# Aim of the task
An answer that reproduces all the entries exactly is what is needed.

# Data for analysis
* * * * * * * * *

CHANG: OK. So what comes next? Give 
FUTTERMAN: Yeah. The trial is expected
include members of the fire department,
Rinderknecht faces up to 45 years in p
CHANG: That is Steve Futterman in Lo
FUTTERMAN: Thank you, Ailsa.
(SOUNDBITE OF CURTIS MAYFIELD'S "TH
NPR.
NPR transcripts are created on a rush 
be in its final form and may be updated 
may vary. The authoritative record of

* * * * * * * * *

# Output for this exercise
CHANG: OK. So what comes next? Give 
FUTTERMAN: Yeah. The trial is expected
include members of the fire department,
Rinderknecht faces up to 45 years in p
CHANG: That is Steve Futterman in Lo
FUTTERMAN: Thank you, Ailsa.
(SOUNDBITE OF CURTIS MAYFIELD'S "TH
NPR.
NPR transcripts are created on a rush 
be in its final form and may be updated 
may vary. The authoritative record of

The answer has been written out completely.